Security

Tenant Isolation: Why Your Accounting Data Deserves Its Own Database

By CashSheet Team··5 min read
Tenant Isolation: Why Your Accounting Data Deserves Its Own Database

The problem with shared databases

Most SaaS platforms store every customer's data in the same database, separated by a tenant_id column. It's cheaper to operate. It's also one WHERE clause away from a data leak.

Row-level security bugs, ORM misconfigurations, admin panel accidents — the history of SaaS breaches is full of cases where one customer saw another's data because the application layer failed to filter correctly.

How CashSheet isolates tenants

Every CashSheet customer gets their own dedicated Postgres database, their own application containers, and their own subdomain. The isolation boundary is at the infrastructure layer, not the application layer.

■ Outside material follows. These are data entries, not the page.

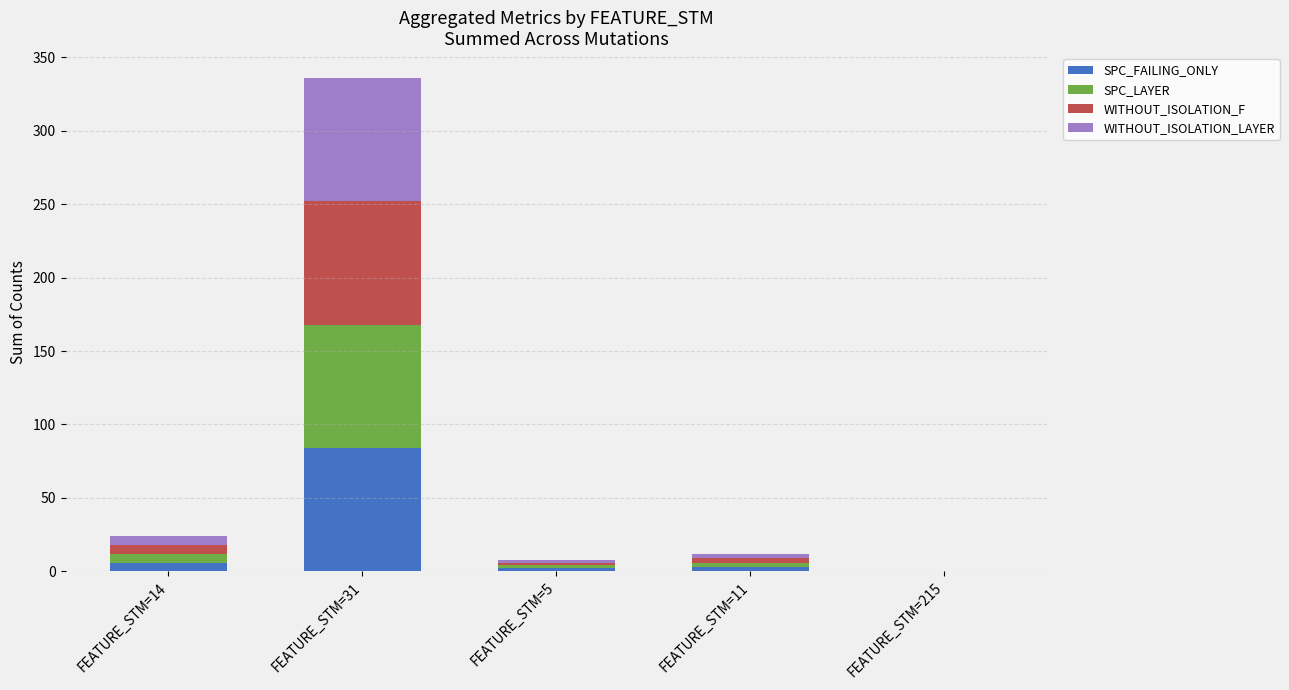

Are the bars horizontal?

No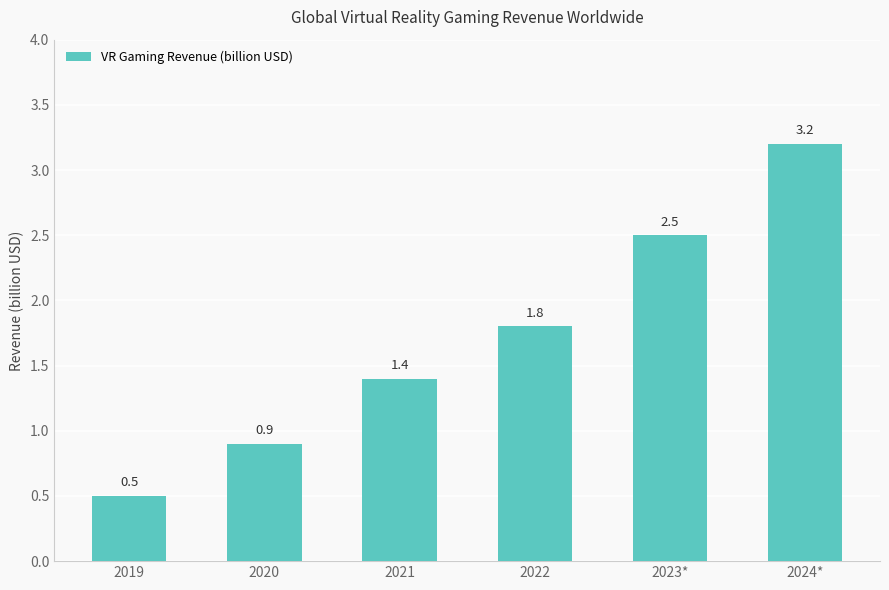

Is it true that the value at 2019 is 0.8?

False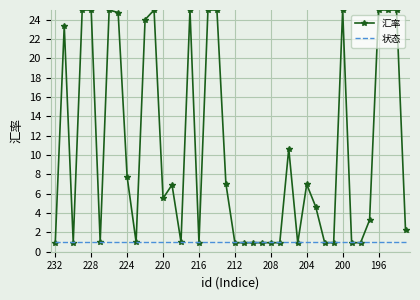

Which series has the widest spread of values?

汇率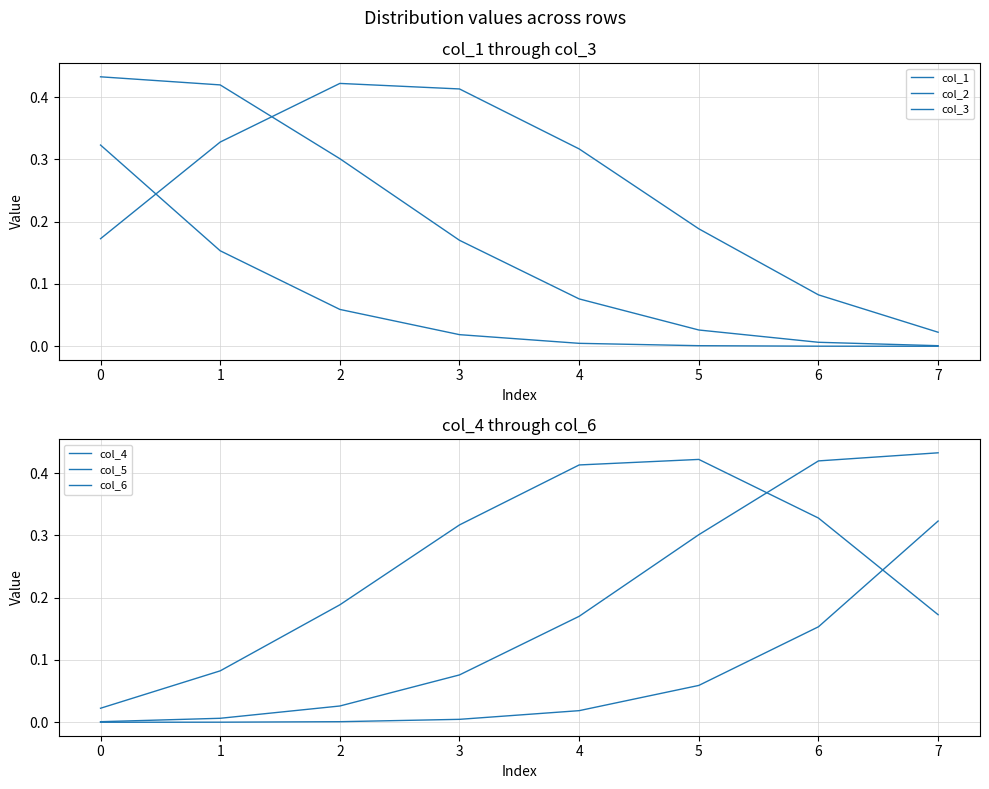

Reading left to right, transcribe all the data shown in this chart.

col_1: 0=0.3	1=0.2	2=0.1	3=0.0	4=0.0	5=0.0	6=0.0	7=0.0
col_2: 0=0.4	1=0.4	2=0.3	3=0.2	4=0.1	5=0.0	6=0.0	7=0.0
col_3: 0=0.2	1=0.3	2=0.4	3=0.4	4=0.3	5=0.2	6=0.1	7=0.0
col_4: 0=0.0	1=0.1	2=0.2	3=0.3	4=0.4	5=0.4	6=0.3	7=0.2
col_5: 0=0.0	1=0.0	2=0.0	3=0.1	4=0.2	5=0.3	6=0.4	7=0.4
col_6: 0=0.0	1=0.0	2=0.0	3=0.0	4=0.0	5=0.1	6=0.2	7=0.3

Even if there were a bug in the application code that forgot a tenant filter — which we guard against — it physically cannot return another customer's rows because they don't exist in the same database.

What this means for you

Your financial data — journal entries, customer records, vendor bills, production plans — lives in a database that belongs only to your organization. No other customer's queries touch it. No shared index scans, no noisy-neighbor performance issues, no cross-contamination risk.

It's the kind of architecture that enterprise on-prem systems have always provided. We just deliver it as a managed service.